Let $R_{ij}=(R_{ij1}, \ldots, R_{ij\eta_i})^T$ be a subset from $R_j$ where $\eta_i$ is the number of $R_{ijh}$s allocated to the terminal node with parameter $\mu_{ij}$ and $h$ indexes the subjects allocated to the terminal node with parameter $\mu_{ij}$. Note that $R_{ijh} \mid g(X_{ijh}, T_j, M_j),\sigma \sim \mathcal{N}(\mu_{ij}, \sigma^2)$ and $\mu_{ij} \mid T_j \sim \mathcal{N}(\mu_{\mu}, \sigma_{\mu}^2)$. Then the posterior distribution of $\mu_{ij}$ is given by

\begin{equation} \begin{split} p(\mu_{ij} \mid T_j, \sigma, R_j) &\propto p(R_{ij} \mid T_j, \mu_{ij}, \sigma) \, p(\mu_{ij} \mid T_j)\\ &\propto \exp \left[ - \frac{\left( \mu_{ij}-\frac{\sigma_{\mu}^2 \sum_{h} R_{ijh} + \sigma^2 \mu_{\mu}} {\eta_i \sigma_{\mu}^2 + \sigma^2} \right)^2 } {2 \frac{\sigma^2 \sigma_{\mu}^2}{\eta_i \sigma_{\mu}^2 + \sigma^2} } \right] \end{split} \end{equation}

Finally, let $Y = (Y_1, \ldots, Y_n)^T$ and $k$ index the subjects $k=1,\ldots,n$. With $\sigma^2 \sim \frac{\nu\lambda}{\chi_{\nu}^2}$, or using the Inverse Gamma reparametrization, $\sigma^2 \sim IG(\frac{\nu}{2},\frac{\nu \lambda}{2})$, we obtain the posterior draw of $\sigma$ as follows

\begin{equation} \begin{split} p(\sigma^2 \mid \{T_j, M_j\}_{j=1}^m, Y) \propto& \, p(Y \mid \{T_j, M_j\}_{j=1}^m, \sigma) \, p(\sigma^2)\\ =& \, (\sigma^2)^{-(\frac{\nu + n} {2} +1)}\\ & \,\exp \left[ - \frac{\nu \lambda + \sum_{i=1}^n (Y_i - \sum_{j=1}^m g(X_i,T_j,M_j))^2} {2 \sigma^2} \right] \end{split} \end{equation}

PyMC API for BART

Or, in other words, how we fit the code for BART in the PyMC code-base. For this, I examined PyMC’s code-base in order to deepen my knowledge about its data flow, architecture and API. The API design was the most discussed topic with my mentors, since we wanted little friction for the user. Because they use PyMC frequently and have the ability to spot weirdly written functions, they provided valuable feedback.

We brainstormed and arrived to a beta version of the API for the model presented in Chipman et al. (2010). This implementation only allowed for a normal likelihood and conjugate priors, and calculated the posterior for the parameters using analytical derivations.

But, this is not how PyMC is. The API should be flexible for the user. If she wants to use some other likelihood or others priors, she should be able to. PyMC should take care of everything and arrive to the posterior of the parameters given the data. With this part I am still struggling, since it requires two things I still can’t figure out how to do:

Deduce the likelihood of the model when it is not explicitly given.
Calculate the posterior distribution of the parameters with not conjugate priors.

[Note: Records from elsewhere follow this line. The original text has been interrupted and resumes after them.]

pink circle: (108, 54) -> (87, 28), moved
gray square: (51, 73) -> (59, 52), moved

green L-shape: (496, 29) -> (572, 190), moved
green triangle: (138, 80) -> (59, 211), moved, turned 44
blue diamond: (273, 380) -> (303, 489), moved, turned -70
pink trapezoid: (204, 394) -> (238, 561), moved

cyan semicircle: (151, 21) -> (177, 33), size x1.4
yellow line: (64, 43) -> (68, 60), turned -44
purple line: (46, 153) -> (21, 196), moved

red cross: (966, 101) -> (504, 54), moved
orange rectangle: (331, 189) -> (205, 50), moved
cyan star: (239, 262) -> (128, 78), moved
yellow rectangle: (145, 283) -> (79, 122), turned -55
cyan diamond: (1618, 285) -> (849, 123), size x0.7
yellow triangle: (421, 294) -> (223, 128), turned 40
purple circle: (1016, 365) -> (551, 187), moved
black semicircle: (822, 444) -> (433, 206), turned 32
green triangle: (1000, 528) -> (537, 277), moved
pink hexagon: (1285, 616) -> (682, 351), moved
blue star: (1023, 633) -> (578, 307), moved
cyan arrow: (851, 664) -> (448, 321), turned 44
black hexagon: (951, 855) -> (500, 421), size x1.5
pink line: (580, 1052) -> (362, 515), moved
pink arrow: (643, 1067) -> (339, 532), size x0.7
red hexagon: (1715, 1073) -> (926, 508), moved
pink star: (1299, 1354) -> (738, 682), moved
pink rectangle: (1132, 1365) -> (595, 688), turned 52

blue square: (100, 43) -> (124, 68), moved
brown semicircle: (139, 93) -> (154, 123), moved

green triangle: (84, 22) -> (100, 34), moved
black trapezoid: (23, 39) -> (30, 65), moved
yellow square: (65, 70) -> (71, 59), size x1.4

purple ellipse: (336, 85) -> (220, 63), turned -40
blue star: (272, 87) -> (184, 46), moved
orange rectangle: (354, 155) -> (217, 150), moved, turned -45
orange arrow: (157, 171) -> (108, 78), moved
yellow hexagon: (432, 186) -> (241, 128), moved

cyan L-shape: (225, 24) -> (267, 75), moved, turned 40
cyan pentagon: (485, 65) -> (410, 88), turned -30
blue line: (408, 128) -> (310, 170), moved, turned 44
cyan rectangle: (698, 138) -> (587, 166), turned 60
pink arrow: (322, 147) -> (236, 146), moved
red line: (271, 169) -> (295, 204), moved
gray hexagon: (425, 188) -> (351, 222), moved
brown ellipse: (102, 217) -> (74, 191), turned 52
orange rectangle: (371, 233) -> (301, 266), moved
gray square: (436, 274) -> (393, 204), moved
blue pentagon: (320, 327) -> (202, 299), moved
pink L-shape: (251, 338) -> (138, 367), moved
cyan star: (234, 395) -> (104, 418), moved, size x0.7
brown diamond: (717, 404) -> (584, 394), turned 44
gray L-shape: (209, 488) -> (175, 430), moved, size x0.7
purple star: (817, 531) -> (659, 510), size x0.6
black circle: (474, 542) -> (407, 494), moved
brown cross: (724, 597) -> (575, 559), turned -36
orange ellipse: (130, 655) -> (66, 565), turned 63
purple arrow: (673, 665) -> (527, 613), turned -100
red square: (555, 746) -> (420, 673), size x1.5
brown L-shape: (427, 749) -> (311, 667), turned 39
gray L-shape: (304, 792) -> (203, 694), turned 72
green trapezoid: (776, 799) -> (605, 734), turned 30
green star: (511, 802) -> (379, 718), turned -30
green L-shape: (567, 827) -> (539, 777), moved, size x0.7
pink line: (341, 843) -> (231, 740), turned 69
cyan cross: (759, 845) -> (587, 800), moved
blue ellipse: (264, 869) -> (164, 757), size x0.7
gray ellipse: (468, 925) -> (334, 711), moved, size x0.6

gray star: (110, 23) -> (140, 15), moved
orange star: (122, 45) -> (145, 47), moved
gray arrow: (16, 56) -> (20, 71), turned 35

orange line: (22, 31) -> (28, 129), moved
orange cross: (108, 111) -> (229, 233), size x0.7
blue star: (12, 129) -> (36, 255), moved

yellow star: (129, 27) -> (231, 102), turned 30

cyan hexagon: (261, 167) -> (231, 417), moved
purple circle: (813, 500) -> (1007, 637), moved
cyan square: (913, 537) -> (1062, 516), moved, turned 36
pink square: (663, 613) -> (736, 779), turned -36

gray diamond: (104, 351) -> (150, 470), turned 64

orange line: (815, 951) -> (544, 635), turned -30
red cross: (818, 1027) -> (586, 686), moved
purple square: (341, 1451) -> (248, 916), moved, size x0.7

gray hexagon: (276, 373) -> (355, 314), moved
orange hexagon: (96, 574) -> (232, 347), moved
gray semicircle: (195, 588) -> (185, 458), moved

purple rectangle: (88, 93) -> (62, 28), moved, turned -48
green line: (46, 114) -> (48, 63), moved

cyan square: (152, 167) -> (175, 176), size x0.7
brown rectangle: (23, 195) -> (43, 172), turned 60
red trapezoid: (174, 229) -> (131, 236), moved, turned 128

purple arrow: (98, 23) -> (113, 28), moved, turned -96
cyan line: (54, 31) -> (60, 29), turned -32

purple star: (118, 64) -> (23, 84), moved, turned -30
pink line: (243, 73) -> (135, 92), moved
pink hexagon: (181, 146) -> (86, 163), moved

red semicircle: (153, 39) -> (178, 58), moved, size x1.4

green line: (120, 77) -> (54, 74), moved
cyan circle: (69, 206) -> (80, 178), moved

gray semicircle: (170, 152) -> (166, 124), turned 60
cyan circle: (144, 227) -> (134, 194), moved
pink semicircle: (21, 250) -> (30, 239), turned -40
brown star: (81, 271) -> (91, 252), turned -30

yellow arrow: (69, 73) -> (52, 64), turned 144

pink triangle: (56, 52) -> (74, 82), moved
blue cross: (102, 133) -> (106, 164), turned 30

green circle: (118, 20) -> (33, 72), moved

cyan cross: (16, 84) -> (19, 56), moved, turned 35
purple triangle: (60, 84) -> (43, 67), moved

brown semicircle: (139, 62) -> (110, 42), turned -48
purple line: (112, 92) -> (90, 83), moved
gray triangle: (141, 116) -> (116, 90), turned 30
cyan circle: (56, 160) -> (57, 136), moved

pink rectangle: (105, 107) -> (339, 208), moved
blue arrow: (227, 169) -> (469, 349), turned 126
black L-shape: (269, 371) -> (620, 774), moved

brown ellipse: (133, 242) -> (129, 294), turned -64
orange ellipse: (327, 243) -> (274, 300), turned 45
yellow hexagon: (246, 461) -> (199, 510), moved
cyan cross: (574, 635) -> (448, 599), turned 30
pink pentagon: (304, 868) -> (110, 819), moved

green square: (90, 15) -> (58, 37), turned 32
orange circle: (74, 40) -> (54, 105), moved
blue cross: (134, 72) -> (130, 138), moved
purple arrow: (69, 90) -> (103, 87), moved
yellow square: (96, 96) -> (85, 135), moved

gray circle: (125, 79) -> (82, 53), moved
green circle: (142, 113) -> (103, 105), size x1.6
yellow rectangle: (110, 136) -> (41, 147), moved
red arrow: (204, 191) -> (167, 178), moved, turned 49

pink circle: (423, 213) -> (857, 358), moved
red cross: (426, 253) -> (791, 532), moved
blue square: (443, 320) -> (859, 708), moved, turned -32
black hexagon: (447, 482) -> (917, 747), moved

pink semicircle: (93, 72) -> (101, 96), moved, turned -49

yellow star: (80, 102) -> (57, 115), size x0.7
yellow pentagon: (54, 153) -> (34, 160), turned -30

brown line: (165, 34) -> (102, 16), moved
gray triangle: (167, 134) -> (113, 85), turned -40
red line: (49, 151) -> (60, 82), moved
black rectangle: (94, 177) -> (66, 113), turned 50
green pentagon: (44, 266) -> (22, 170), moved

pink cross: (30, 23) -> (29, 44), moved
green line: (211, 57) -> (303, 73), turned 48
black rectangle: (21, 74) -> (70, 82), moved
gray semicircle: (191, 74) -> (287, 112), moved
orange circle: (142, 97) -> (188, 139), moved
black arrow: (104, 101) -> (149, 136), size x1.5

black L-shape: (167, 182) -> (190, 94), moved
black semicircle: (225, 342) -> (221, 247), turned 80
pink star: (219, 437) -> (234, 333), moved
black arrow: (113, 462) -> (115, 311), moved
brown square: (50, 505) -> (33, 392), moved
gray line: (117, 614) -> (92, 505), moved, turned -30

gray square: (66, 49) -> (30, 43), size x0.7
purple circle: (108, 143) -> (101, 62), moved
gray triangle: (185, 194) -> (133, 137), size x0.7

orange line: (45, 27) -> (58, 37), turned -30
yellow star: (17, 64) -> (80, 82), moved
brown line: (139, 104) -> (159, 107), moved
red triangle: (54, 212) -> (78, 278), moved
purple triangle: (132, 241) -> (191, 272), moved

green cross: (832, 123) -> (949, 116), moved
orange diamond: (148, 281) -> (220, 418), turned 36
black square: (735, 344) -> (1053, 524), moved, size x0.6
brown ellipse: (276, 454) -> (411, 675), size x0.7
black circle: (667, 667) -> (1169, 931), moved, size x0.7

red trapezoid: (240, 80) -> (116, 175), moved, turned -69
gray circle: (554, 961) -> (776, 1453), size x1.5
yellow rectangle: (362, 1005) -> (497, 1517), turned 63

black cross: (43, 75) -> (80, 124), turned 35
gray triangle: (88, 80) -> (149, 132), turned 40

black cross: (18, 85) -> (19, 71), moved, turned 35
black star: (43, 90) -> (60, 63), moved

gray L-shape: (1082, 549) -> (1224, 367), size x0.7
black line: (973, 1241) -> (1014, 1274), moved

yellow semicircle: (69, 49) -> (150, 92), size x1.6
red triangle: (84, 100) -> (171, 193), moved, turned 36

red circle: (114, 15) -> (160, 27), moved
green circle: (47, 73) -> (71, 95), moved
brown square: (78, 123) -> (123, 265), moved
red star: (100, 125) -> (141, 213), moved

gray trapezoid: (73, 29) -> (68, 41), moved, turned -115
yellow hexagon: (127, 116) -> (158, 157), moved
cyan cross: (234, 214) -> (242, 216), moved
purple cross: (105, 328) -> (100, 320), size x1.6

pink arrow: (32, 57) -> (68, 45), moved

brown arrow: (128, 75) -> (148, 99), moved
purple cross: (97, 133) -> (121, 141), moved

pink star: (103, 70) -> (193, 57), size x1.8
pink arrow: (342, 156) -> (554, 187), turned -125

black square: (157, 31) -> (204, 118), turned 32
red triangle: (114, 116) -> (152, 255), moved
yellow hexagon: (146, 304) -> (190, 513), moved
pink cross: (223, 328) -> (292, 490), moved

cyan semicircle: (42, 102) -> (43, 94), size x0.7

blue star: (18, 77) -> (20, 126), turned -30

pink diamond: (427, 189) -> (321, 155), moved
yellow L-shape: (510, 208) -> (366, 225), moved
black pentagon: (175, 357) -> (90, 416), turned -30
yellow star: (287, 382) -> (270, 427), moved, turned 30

We have draft implementation, but there is still a lot of work to do.

References

Chipman, H. A., George, E. I., & McCulloch, R. E. (2010). BART: Bayesian additive regression trees. The Annals of Applied Statistics, 4(1), 266-298.
Tan, Y. V., & Roy, J. (2019). Bayesian additive regression trees and the General BART model. arXiv preprint arXiv:1901.07504.
Pratola, M. T., Chipman, H. A., Gattiker, J. R., Higdon, D. M., McCulloch, R., & Rust, W. N. (2014). Parallel Bayesian additive regression trees. Journal of Computational and Graphical Statistics, 23(3), 830-852.